====== INFORMATION GIVEN ======
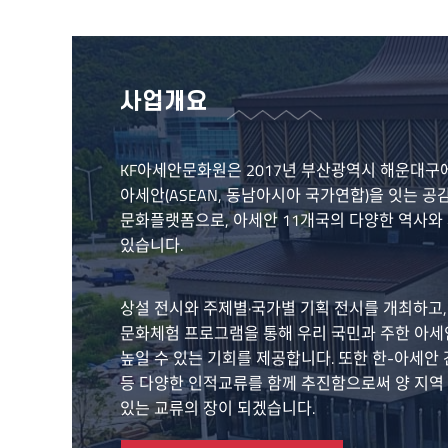
사업개요
KF아세안문화원은 2017년 부산광역시 해운대구
아세안(ASEAN, 동남아시아 국가연합)을 잇는 공
문화플랫폼으로, 아세안 11개국의 다양한 역사와
있습니다.
상설 전시와 주제별·국가별 기획 전시를 개최하고,
문화체험 프로그램을 통해 우리 국민과 주한 아세
높일 수 있는 기회를 제공합니다. 또한 한-아세안 
등 다양한 인적교류를 함께 추진함으로써 양 지역
있는 교류의 장이 되겠습니다.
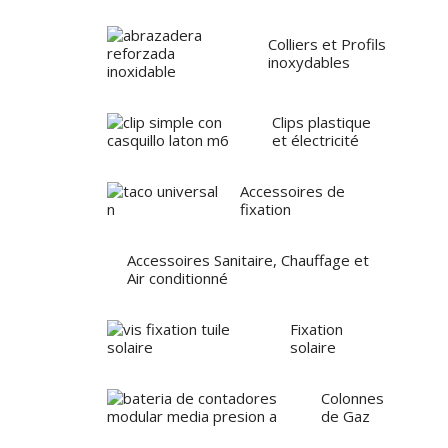
Colliers et Profils
inoxydables
Clips plastique
et électricité
Accessoires de
fixation
Accessoires Sanitaire, Chauffage et
Air conditionné
Fixation
solaire
Colonnes
de Gaz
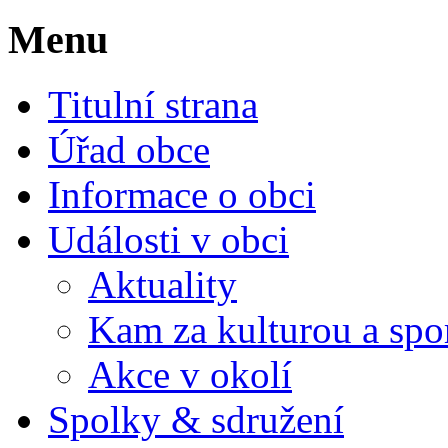
Menu
Titulní strana
Úřad obce
Informace o obci
Události v obci
Aktuality
Kam za kulturou a spo
Akce v okolí
Spolky & sdružení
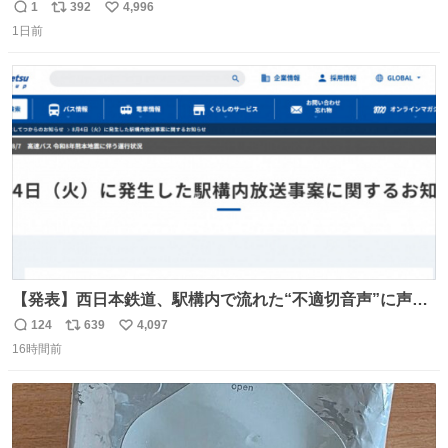
りまんじゅうパイセンが
1
392
4,996
返
リ
い
1日前
信
ポ
い
数
ス
ね
ト
数
数
【発表】西日本鉄道、駅構内で流れた“不適切音声”に声明
「被害届も検討」 news.livedoor.com/article/detail… 4日
124
639
4,097
返
リ
い
に西鉄福岡（天神）駅および薬院駅で発生した駅構内放送
16時間前
信
ポ
い
事案について声明を公表した。「第三者によって駅構内放
数
ス
ね
送設備に外部から不正に音声が流された可能性も含めて確
ト
数
数
認を実施」と説明した。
======
JOB: Arrange all the lines above as a JSON list of strings, one string per line, with blank lines omitted. Leave the picture markers out of the answer.

REPLY:
[
  "사업개요",
  "KF아세안문화원은 2017년 부산광역시 해운대구",
  "아세안(ASEAN, 동남아시아 국가연합)을 잇는 공",
  "문화플랫폼으로, 아세안 11개국의 다양한 역사와",
  "있습니다.",
  "상설 전시와 주제별·국가별 기획 전시를 개최하고,",
  "문화체험 프로그램을 통해 우리 국민과 주한 아세",
  "높일 수 있는 기회를 제공합니다. 또한 한-아세안 ",
  "등 다양한 인적교류를 함께 추진함으로써 양 지역",
  "있는 교류의 장이 되겠습니다.",
  "Colliers et Profils",
  "inoxydables",
  "Clips plastique",
  "et électricité",
  "Accessoires de",
  "fixation",
  "Accessoires Sanitaire, Chauffage et",
  "Air conditionné",
  "Fixation",
  "solaire",
  "Colonnes",
  "de Gaz",
  "Menu",
  "Titulní strana",
  "Úřad obce",
  "Informace o obci",
  "Události v obci",
  "Aktuality",
  "Kam za kulturou a spo",
  "Akce v okolí",
  "Spolky & sdružení",
  "りまんじゅうパイセンが",
  "1",
  "392",
  "4,996",
  "返",
  "リ",
  "い",
  "1日前",
  "信",
  "ポ",
  "い",
  "数",
  "ス",
  "ね",
  "ト",
  "数",
  "数",
  "【発表】西日本鉄道、駅構内で流れた“不適切音声”に声明",
  "「被害届も検討」 news.livedoor.com/article/detail… 4日",
  "124",
  "639",
  "4,097",
  "返",
  "リ",
  "い",
  "に西鉄福岡（天神）駅および薬院駅で発生した駅構内放送",
  "16時間前",
  "信",
  "ポ",
  "い",
  "事案について声明を公表した。「第三者によって駅構内放",
  "数",
  "ス",
  "ね",
  "送設備に外部から不正に音声が流された可能性も含めて確",
  "ト",
  "数",
  "数",
  "認を実施」と説明した。"
]